INSTRUCTIONS FOR THE TASK: For these records, count the lines containing the word "Greensboro" and respond with the number alone.

Collection entries:

^^^^^^^^

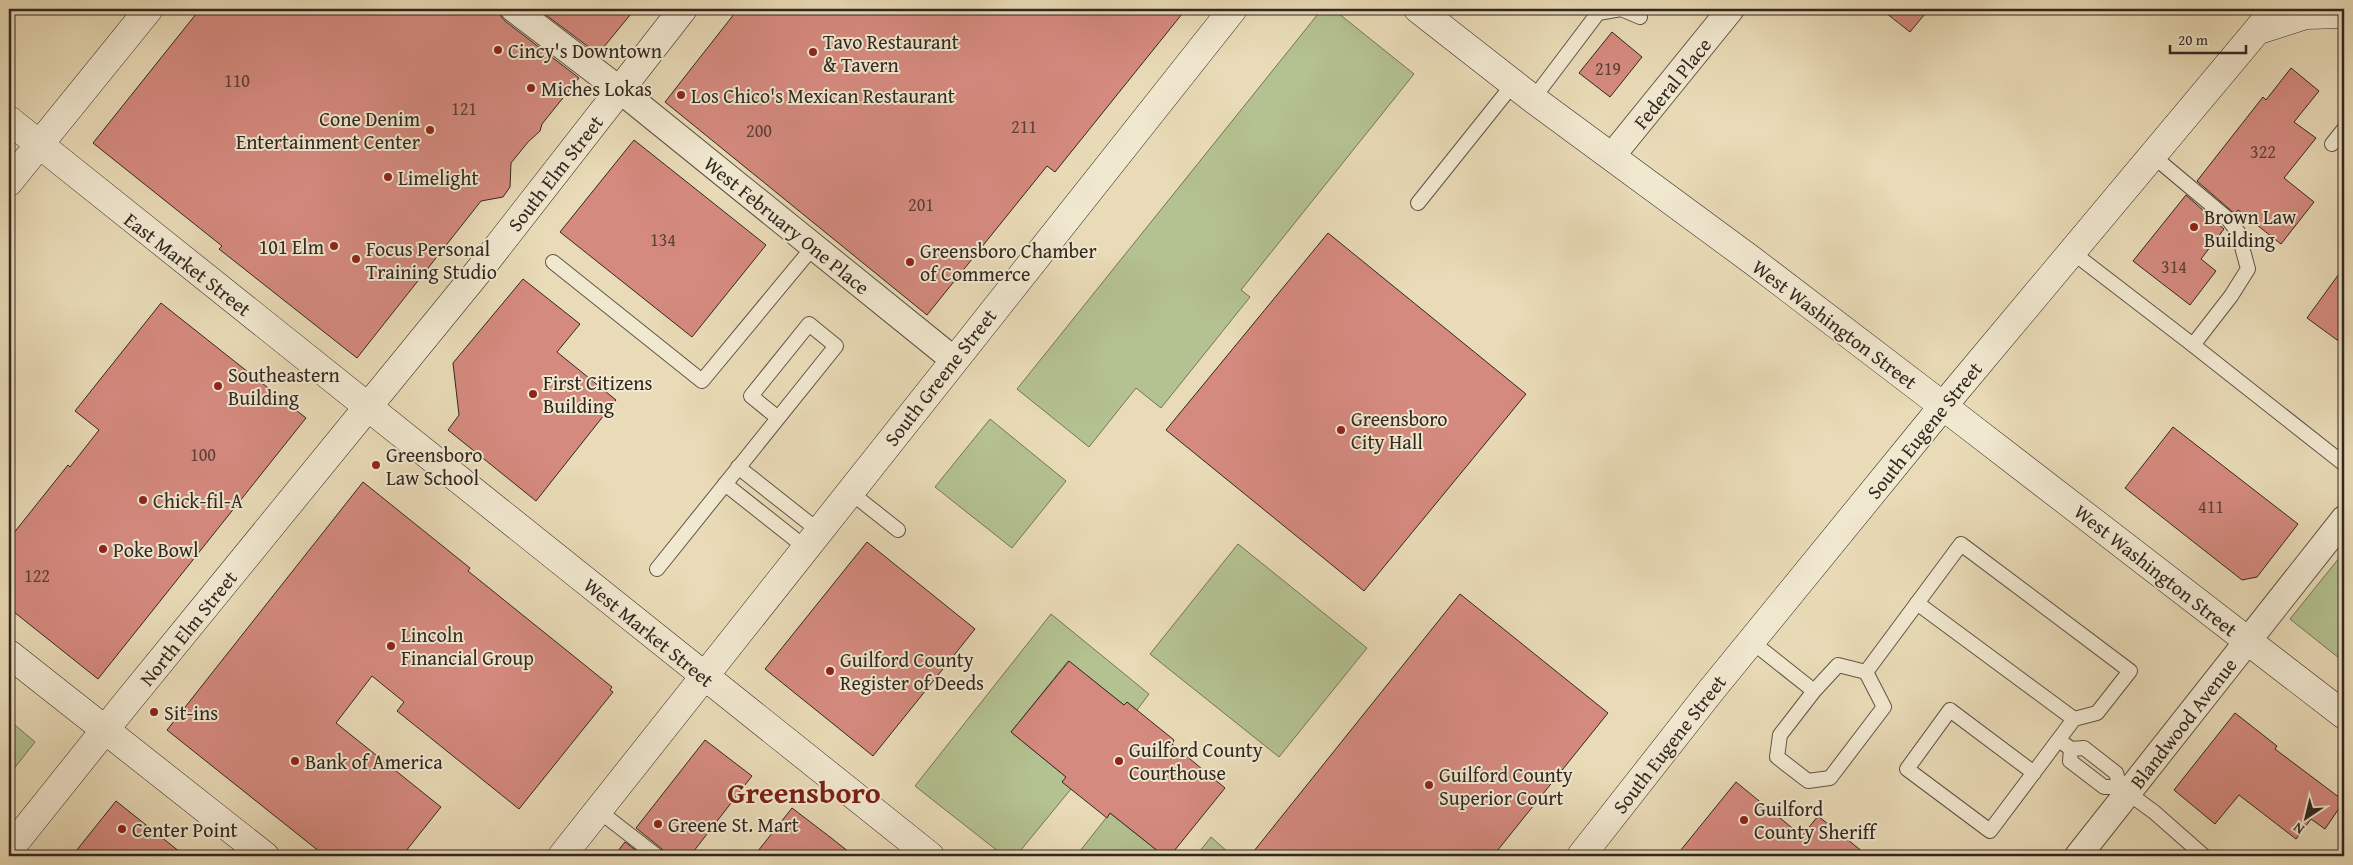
<svg xmlns="http://www.w3.org/2000/svg" width="2353" height="865" font-family="'Gentium Book Plus',serif">
<style>
.green{fill:#b4c190;stroke:#737458}
.building{fill:#d58a7f;stroke:#322720}
.lines{fill:none;stroke-linecap:round;stroke-linejoin:round}
.lane-casing{stroke:#605446;stroke-width:16}
.street-casing{stroke:#605446;stroke-width:28}
.secondary-casing{stroke:#322720;stroke-width:29}
.lane{stroke:#f1e8d0;stroke-width:14}
.street{stroke:#f1e8d0;stroke-width:26}
.secondary{stroke:#f1e8d0;stroke-width:28}
.poi-dot{fill:#8f2418;stroke:#f1e8d0;stroke-width:2}
.labels{text-anchor:middle;dominant-baseline:central;stroke-width:4;stroke-linejoin:round;paint-order:stroke}
.number-label{font-size:18px;fill:#5b4038}
.poi-label{font-size:20px;fill:#322720;stroke:#f1e8d0;text-anchor:start}
.street-label{font-size:20px;fill:#322720;stroke:#f1e8d0}
.town-label{font-size:30px;font-weight:bold;fill:#7a1f14;stroke:#f1e8d0}
</style>
<rect width="100%" height="100%" fill="#e9dbb7"/>
<filter id="stains"><feTurbulence type="fractalNoise" baseFrequency=".004" numOctaves="4"/><feColorMatrix values="0 0 0 0 .2 0 0 0 0 .09 0 0 0 0 .02 0 0 0 .5 -.17"/></filter>
<radialGradient id="worn" r=".72"><stop offset=".6" stop-color="#630" stop-opacity="0"/><stop offset="1" stop-color="#630" stop-opacity=".3"/></radialGradient>
<!-- green -->
<g class="green">
<path d="M1322,9h11l81,65 -173,216 9,7 -89,111 -25,-20 -47,59 -72,-58z"/>
<path d="M990,419l76,62 -54,67 -77,-61z"/>
<path d="M1238,544l129,104 -88,109 -129,-103z"/>
<path d="M2344,552v110l-54,-43z"/>
<path d="M1051,614l98,80 -12,16 -10,-8 -3,3 -56,-44 -57,71 55,45 5,12 -55,67h-12l-89,-70z"/>
<path d="M9,720l26,22 -26,33z"/>
<path d="M1110,813l54,43h-88z"/>
<path d="M1211,837l18,16 -3,3h-30z"/>
</g>
<!-- building -->
<g class="building">
<path d="M200,9h299l1,6 5,6 74,57 -37,46 -2,7 -12,11 -17,21 -1,24 -7,10 -22,4 -124,157 -138,-109 3,-3 -129,-103z"/>
<path d="M538,9h97l-37,45z"/>
<path d="M738,9h448l-131,163 -8,-6 -120,149 -262,-213z"/>
<path d="M1881,9h48l-19,23z"/>
<path d="M1612,32l30,25 -32,40 -31,-24z"/>
<path d="M2291,68l28,23 -25,31 22,16 -32,40 30,24 -33,42 -43,-34 -3,4 -38,-33 66,-84 3,3z"/>
<path d="M634,140l132,105 -74,92 -132,-105z"/>
<path d="M2186,195l38,34 -23,30 15,12 -26,34 -57,-44z"/>
<path d="M1328,233l198,161 -162,197 -198,-161z"/>
<path d="M2344,267v78l-37,-27z"/>
<path d="M523,279l57,45 -23,28 59,48 -80,101 -88,-71 11,-15 -6,-52z"/>
<path d="M161,303l145,115 -208,261 -89,-71v-69l59,-74 2,2 29,-37 -24,-19z"/>
<path d="M2173,427l125,97 -41,53 -15,3 -117,-92z"/>
<path d="M363,482l107,86 -2,3 144,116 -2,3 3,2 -94,117 -122,-98 7,-9 -32,-26 -36,47 105,84 -39,49h-77l-158,-126z"/>
<path d="M867,542l108,87 -102,127 -108,-87z"/>
<path d="M1460,594l148,119 -115,143h-243z"/>
<path d="M1069,661l55,44 3,-3 47,38 -2,4 53,44 -55,68h-6l-54,-43 -3,5 -45,-36 4,-5 -55,-45z"/>
<path d="M2235,713l42,33 -2,3 69,52 -19,28 -14,-10 -15,20 -57,-44 -24,29 -41,-34z"/>
<path d="M705,740l47,36 -62,80h-24l-4,-7 -26,-21z"/>
<path d="M1736,782l66,54 16,-20 50,40h-192z"/>
<path d="M116,801l69,55h-113z"/>
<path d="M792,808l38,29 24,19h-100z"/>
<path d="M625,842l18,14h-29z"/>
</g>
<g class="lines">
<defs>
<g id="lane">
<path d="M1533,99l65,-86 23,-4 19,8"/>
<path d="M2332,144l12,-15"/>
<path d="M1418,203l96,-120"/>
<path d="M2072,252l121,93 38,-49 17,-27 -10,-37 -11,-14 -74,-62"/>
<path d="M553,262l149,119 111,-134"/>
<path d="M2193,345l151,119"/>
<path d="M738,467l81,64"/>
<path d="M725,484l81,64"/>
<path d="M850,492l48,38"/>
<path d="M657,569l179,-223 -27,-22 -58,72 27,22"/>
<path d="M1917,603l157,116"/>
<path d="M1751,641l63,50 -34,44 -3,22 31,24 22,-3 54,-71 -18,-35 -28,-7 -24,26"/>
<path d="M1866,672l95,-128 169,127 -33,42 -23,6 -84,112 -83,-62 43,-59 84,63"/>
<path d="M2059,740l12,9 13,-1 32,25 4,14h-16l-34,-26 1,-12"/>
<path d="M2124,790l30,22 50,44"/>
<path d="M599,811l58,45"/>
</g>
<g id="street">
<path d="M514,9l106,81 334,270"/>
<path d="M1611,157l120,-148"/>
<path d="M2078,856l266,-337"/>
</g>
<g id="secondary">
<path d="M1418,9l115,90 220,162 190,145 401,309"/>
<path d="M2259,30l47,-15 38,-1"/>
<path d="M9,120l921,736"/>
<path d="M9,182l140,-173"/>
<path d="M9,654l256,202"/>
<path d="M9,850l115,-144 357,-438 202,-259"/>
<path d="M562,856l671,-847"/>
<path d="M1581,856l128,-163 234,-287 332,-397"/>
</g>
</defs>
<!-- lane casing -->
<use href="#lane" class="lane-casing"/>
<!-- street casing -->
<use href="#street" class="street-casing"/>
<!-- secondary casing -->
<use href="#secondary" class="secondary-casing"/>
<!-- lane -->
<use href="#lane" class="lane"/>
<!-- street -->
<use href="#street" class="street"/>
<!-- secondary -->
<use href="#secondary" class="secondary"/>
</g>
<!-- markers -->
<g class="poi-dot">
<circle cx="498" cy="50" r="5"/>
<circle cx="813" cy="52" r="5"/>
<circle cx="531" cy="88" r="5"/>
<circle cx="681" cy="95" r="5"/>
<circle cx="430" cy="130" r="5"/>
<circle cx="388" cy="177" r="5"/>
<circle cx="2194" cy="227" r="5"/>
<circle cx="334" cy="246" r="5"/>
<circle cx="356" cy="259" r="5"/>
<circle cx="910" cy="262" r="5"/>
<circle cx="218" cy="386" r="5"/>
<circle cx="533" cy="394" r="5"/>
<circle cx="1341" cy="430" r="5"/>
<circle cx="376" cy="465" r="5"/>
<circle cx="143" cy="500" r="5"/>
<circle cx="103" cy="549" r="5"/>
<circle cx="391" cy="646" r="5"/>
<circle cx="830" cy="671" r="5"/>
<circle cx="154" cy="712" r="5"/>
<circle cx="295" cy="761" r="5"/>
<circle cx="1119" cy="761" r="5"/>
<circle cx="1429" cy="785" r="5"/>
<circle cx="1744" cy="820" r="5"/>
<circle cx="658" cy="824" r="5"/>
<circle cx="122" cy="829" r="5"/>
</g>
<g class="labels">
<!-- number labels -->
<g class="number-label">
<text x="1608" y="68">219</text>
<text x="237" y="80">110</text>
<text x="464" y="108">121</text>
<text x="1024" y="126">211</text>
<text x="759" y="130">200</text>
<text x="2263" y="151">322</text>
<text x="921" y="204">201</text>
<text x="663" y="239">134</text>
<text x="2174" y="266">314</text>
<text x="203" y="454">100</text>
<text x="2211" y="506">411</text>
<text x="37" y="575">122</text>
</g>
<!-- poi labels -->
<g class="poi-label">
<text x="823" y="41">Tavo Restaurant<tspan x="823" dy="23">&amp; Tavern</tspan></text>
<text x="508" y="50">Cincy's Downtown</text>
<text x="541" y="88">Miches Lokas</text>
<text x="691" y="95">Los Chico's Mexican Restaurant</text>
<text x="420" y="118" text-anchor="end">Cone Denim<tspan x="420" dy="23">Entertainment Center</tspan></text>
<text x="398" y="177">Limelight</text>
<text x="2204" y="216">Brown Law<tspan x="2204" dy="23">Building</tspan></text>
<text x="324" y="246" text-anchor="end">101 Elm</text>
<text x="366" y="248">Focus Personal<tspan x="366" dy="23">Training Studio</tspan></text>
<text x="920" y="250">Greensboro Chamber<tspan x="920" dy="23">of Commerce</tspan></text>
<text x="228" y="374">Southeastern<tspan x="228" dy="23">Building</tspan></text>
<text x="543" y="382">First Citizens<tspan x="543" dy="23">Building</tspan></text>
<text x="1351" y="418">Greensboro<tspan x="1351" dy="23">City Hall</tspan></text>
<text x="386" y="454">Greensboro<tspan x="386" dy="23">Law School</tspan></text>
<text x="153" y="500">Chick-fil-A</text>
<text x="113" y="549">Poke Bowl</text>
<text x="401" y="634">Lincoln<tspan x="401" dy="23">Financial Group</tspan></text>
<text x="840" y="659">Guilford County<tspan x="840" dy="23">Register of Deeds</tspan></text>
<text x="164" y="712">Sit-ins</text>
<text x="1129" y="749">Guilford County<tspan x="1129" dy="23">Courthouse</tspan></text>
<text x="305" y="761">Bank of America</text>
<text x="1439" y="774">Guilford County<tspan x="1439" dy="23">Superior Court</tspan></text>
<text x="1754" y="808">Guilford<tspan x="1754" dy="23">County Sheriff</tspan></text>
<text x="668" y="824">Greene St. Mart</text>
<text x="132" y="829">Center Point</text>
</g>
<!-- street labels -->
<g class="street-label">
<text transform="translate(1672 83) rotate(-51)">Federal Place</text>
<text transform="translate(555 173) rotate(-52)">South Elm Street</text>
<text transform="translate(787 225) rotate(39)">West February One Place</text>
<text transform="translate(188 264) rotate(38)">East Market Street</text>
<text transform="translate(1835 324) rotate(37)">West Washington Street</text>
<text transform="translate(940 377) rotate(-52)">South Greene Street</text>
<text transform="translate(1924 430) rotate(-51)">South Eugene Street</text>
<text transform="translate(2156 570) rotate(38)">West Washington Street</text>
<text transform="translate(188 628) rotate(-51)">North Elm Street</text>
<text transform="translate(649 632) rotate(39)">West Market Street</text>
<text transform="translate(2183 723) rotate(-52)">Blandwood Avenue</text>
<text transform="translate(1669 744) rotate(-52)">South Eugene Street</text>
</g>
<!-- town labels -->
<g class="town-label">
<text x="804" y="792">Greensboro</text>
</g>
</g>
<!-- margin -->
<rect width="2353" height="865" fill="none" stroke="#e9dbb7" stroke-width="30"/>
<rect x="10" y="10" width="2333" height="845" fill="none" stroke="#322720" stroke-width="2.5"/>
<rect x="15" y="15" width="2323" height="835" fill="none" stroke="#322720"/>
<!-- north arrow -->
<g transform="translate(2306 818) rotate(215)" stroke="#f1e8d0" stroke-width="4" paint-order="stroke">
<path d="M0-4L9 19L0 12L-9 19Z" fill="#322720"/>
<text y="-8" font-size="14" font-weight="bold" text-anchor="middle" fill="#322720">N</text>
</g>
<!-- scale -->
<path d="M2170 45v8h76v-8" fill="none" stroke="#322720" stroke-width="2.5"/>
<text x="2178" y="45" font-size="15" fill="#322720" stroke="#f1e8d0" stroke-width="4" paint-order="stroke">20 m</text>
<rect width="100%" height="100%" filter="url(#stains)"/>
<rect width="100%" height="100%" fill="url(#worn)"/>
</svg>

^^^^^^^^

RESULT: 4